For the second upload, a few paragraphs are deleted from the text file so it no longer matches the first byte-for-byte:
1
2
3
4
5
6
7
8
$ java Deduplication upload 128 256 512 1 tale-of-two-cities-2.txt
-------------------- Upload Report --------------------
Chunks: 2345
Unique Chunks: 3
Total Bytes Deduplicated: 1073
Total Bytes Not Deduplicated: 788059
Duplication Ratio: 99.86%
-------------------- End Upload Report --------------------
Since most of the file is unchanged, the vast majority of its chunks are duplicates of the first upload — only 3 new chunks are uploaded.
Downloading the modified file:
1
2
3
4
5
6
$ java Deduplication download tale-of-two-cities-2.txt tale-of-two-cities-2-copy.txt
-------------------- Download Report --------------------
Chunks Downloaded: 2345
Total Bytes Downloaded: 789132
Total Bytes Reconstructed: 788059
-------------------- End Download Report --------------------
Reconstructed bytes are the portion of the file assembled from chunks already in storage (shared with other files); the remaining ~1KB came from this file’s own unique chunks.

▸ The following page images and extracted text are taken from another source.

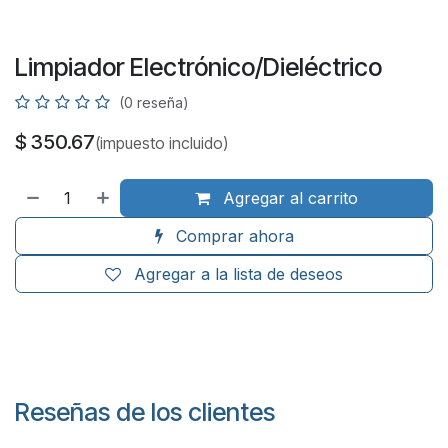
Limpiador Electrónico/Dieléctrico
(0 reseña)
$
350.67
(impuesto incluido)
Agregar al carrito
Comprar ahora
Agregar a la lista de deseos
Reseñas de los clientes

Deleting the modified file:
1
2
3
4
5
$ java Deduplication delete tale-of-two-cities-2.txt
-------------------- Delete Report --------------------
Chunks Deleted: 3
Bytes Deleted: 1073
-------------------- End Delete Report --------------------
The remaining chunks are still referenced by the original file, so only the 3 chunks unique to the modified file are actually deleted.
Deleting the original file instead of the modified one:
1
2
3
4
5
$ java Deduplication delete tale-of-two-cities.txt
-------------------- Delete Report --------------------
Chunks Deleted: 1
Bytes Deleted: 128
-------------------- End Delete Report --------------------
Only 1 chunk isn’t shared with the modified file, so only that single chunk is deleted. The report shows 128 bytes (the configured min size for chunks), but the actual unique content is 89 bytes — the rest is zero-padding.